Recently, a company director was convicted of transgressing environmental laws and handed a five-year sentence, suspended for five years on condition that he undertake rehabilitation of environmental damage.
This case has created renewed interest in risks of director liability under the National Environmental Management Act 107 of 1998 (NEMA) as well as corresponding provisions of the Companies Act No. 71 of 2008.
Donald Gibson, Partner and Practice Lead for the Performance, Assurance and Transaction Services team of Environmental Resources Management (ERM) in Sub-Saharan Africa, says recent landmark decisions such as this one, and environmentally progressive judgments, suggest that compliance is currently a hot topic, with many companies reviewing their compliance strategies.
ERM recently convened a panel discussion where experts addressed the rapid evolution of South African environmental law enforcement over the past 20 years, and what it means to companies today.
Panel member Melissa Fourie, Executive Director of the Centre for Environmental Rights, said that the risks for companies who do not comply with regulations are higher than ever before, and that it has already been demonstrated that a director of a mining company can successfully be prosecuted for environmental violations, without the option of a fine.
“Unfortunately, there is also still a disparity between reports generated by companies and what they are actually doing,” Fourie said. “This in itself poses risk for a company, its management and its investors. Instead, there is opportunity for companies to be more transparent and engaged with stakeholders, which is preferable to being taken to court.”
Gibson said: “Views out there reflect a gap between company reporting and a company’s actions. A strategy for compliant reporting should be built in to an overall business plan, and could prevent damage to the environment, save time and money and protect reputation.”
Ian Sampson, head of the Environmental and Clean Energy Department at Shepstone & Wylie, advises both the public and private sector on a range of environmental issues. “Should companies be afraid of director liability? Not if they are compliant,” he says.
“Directors must be aware, though, that NEMA includes director liability provisions that mean if someone was a director of a company involved in an environmental issue at the time that an issue occurred, they may be sued in their capacity as a director of that company and not just the company itself.”
Former legal counsel for Safety, Health and Environment at Anglo American in South Africa, Carol Dixon, said that the changing regulatory environment and particularly the risk of director liability and class action lawsuits would be “foremost in most mining company directors’ minds”. She indicated that a strategy that provides for mitigation of risk of possible incidents as well as risk of litigation would be important.

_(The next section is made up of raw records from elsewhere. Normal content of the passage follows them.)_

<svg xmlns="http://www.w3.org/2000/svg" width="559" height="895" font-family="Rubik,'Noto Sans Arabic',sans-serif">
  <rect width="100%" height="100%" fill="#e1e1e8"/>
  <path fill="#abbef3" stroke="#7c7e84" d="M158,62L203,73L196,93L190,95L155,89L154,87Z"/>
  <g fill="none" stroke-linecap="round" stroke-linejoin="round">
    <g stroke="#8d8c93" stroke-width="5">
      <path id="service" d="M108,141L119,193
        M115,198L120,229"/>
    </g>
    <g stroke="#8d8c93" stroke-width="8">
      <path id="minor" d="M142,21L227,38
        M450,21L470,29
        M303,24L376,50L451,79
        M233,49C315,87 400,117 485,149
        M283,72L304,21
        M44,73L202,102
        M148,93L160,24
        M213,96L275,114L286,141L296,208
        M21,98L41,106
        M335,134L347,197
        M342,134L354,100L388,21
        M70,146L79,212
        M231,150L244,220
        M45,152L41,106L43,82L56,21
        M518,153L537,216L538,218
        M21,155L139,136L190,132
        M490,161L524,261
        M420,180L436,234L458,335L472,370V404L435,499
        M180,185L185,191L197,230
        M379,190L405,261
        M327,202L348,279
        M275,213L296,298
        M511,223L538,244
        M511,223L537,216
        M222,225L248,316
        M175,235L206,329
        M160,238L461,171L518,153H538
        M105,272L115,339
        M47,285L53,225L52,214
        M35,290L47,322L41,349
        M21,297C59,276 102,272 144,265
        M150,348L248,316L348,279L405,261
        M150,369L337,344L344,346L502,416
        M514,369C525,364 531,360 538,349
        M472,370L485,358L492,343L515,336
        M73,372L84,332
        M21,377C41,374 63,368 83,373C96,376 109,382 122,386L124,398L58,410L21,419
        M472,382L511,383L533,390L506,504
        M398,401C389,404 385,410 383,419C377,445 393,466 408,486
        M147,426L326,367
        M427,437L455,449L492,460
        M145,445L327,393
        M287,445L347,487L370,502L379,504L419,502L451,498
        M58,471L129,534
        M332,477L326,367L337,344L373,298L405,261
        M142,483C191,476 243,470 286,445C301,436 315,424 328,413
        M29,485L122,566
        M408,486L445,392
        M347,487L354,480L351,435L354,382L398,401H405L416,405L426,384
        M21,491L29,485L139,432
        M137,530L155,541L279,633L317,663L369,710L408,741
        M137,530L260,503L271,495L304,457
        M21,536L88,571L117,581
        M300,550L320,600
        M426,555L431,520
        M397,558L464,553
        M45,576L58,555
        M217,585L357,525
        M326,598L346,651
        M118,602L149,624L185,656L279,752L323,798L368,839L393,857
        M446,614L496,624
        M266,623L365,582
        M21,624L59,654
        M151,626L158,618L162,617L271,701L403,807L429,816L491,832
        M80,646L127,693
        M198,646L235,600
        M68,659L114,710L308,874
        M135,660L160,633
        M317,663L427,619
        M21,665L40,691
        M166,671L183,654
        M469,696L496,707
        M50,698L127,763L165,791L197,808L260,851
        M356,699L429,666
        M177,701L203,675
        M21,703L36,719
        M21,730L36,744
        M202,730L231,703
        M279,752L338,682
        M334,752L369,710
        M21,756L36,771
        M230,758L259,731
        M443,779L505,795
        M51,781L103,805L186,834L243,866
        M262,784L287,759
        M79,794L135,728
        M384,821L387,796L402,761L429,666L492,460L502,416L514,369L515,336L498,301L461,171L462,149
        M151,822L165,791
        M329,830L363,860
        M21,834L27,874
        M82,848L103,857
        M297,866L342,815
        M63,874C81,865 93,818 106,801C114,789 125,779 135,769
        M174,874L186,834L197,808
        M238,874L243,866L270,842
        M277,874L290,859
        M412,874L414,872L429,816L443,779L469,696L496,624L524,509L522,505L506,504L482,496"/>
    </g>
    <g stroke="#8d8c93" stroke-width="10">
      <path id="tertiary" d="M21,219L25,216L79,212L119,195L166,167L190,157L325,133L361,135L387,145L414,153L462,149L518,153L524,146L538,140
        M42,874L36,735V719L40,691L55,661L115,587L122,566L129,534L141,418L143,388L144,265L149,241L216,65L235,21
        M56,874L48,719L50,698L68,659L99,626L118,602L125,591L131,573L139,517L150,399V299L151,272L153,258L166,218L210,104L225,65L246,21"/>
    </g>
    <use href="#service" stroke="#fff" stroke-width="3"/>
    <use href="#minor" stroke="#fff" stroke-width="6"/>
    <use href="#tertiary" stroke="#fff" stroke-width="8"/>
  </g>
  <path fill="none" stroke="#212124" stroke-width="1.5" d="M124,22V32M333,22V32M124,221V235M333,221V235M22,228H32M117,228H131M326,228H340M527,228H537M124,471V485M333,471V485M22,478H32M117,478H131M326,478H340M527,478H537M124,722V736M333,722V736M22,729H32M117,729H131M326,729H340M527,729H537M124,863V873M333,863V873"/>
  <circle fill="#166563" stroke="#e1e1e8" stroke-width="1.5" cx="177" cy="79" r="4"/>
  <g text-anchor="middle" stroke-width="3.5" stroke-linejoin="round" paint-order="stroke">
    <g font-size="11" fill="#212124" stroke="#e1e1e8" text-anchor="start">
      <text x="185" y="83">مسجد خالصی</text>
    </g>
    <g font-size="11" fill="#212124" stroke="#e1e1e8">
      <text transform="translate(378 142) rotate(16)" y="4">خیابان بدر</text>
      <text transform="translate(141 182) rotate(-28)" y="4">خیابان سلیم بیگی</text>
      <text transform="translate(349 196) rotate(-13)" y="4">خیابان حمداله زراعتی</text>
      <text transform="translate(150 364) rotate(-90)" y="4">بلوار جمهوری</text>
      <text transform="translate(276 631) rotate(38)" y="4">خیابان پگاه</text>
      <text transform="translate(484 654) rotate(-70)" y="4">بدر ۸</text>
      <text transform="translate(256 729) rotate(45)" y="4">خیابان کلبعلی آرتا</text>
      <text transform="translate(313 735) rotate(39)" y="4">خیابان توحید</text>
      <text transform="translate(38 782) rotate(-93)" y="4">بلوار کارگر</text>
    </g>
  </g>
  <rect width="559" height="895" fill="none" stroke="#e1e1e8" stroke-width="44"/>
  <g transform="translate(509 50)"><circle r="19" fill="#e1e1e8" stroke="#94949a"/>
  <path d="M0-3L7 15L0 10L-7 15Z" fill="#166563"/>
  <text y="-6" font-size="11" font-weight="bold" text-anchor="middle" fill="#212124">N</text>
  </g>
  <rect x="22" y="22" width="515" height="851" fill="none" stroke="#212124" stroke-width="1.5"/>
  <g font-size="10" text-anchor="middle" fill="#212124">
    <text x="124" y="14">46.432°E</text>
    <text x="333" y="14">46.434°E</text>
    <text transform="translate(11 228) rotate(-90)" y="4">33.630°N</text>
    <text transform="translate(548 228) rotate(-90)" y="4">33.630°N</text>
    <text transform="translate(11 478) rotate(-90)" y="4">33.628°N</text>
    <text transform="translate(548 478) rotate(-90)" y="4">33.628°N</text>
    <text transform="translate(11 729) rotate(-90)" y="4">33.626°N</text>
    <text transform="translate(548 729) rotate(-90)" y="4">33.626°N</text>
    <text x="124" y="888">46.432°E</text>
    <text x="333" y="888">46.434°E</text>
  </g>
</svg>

“Compliance in the health and safety arena has always been a top priority for responsible mining companies. Companies are acutely aware of the value of engaging with communities and other stakeholders from the start.”
Sampson said that NEMA imposes both criminal and civil liability, and directors must be able to prove that they took all reasonable steps to prevent the commission of an offence. “We see class action suits being brought by various groups around the world today which, in many cases, could have been prevented by adherence to a defined end-to-end strategy that incorporated adherence to environmental protection.
Gibson agrees and says that “it is important for our clients to be aware of changes in the legal and business landscape” he said. “We support companies taking a proactive approach toward achieving compliance, measured against both domestic regulations and international best practice. The key here for companies lies in keeping abreast of legal responsibilities in the evolving landscape of environmental law. Regulatory changes are frequent and agility is required to adapt accordingly.”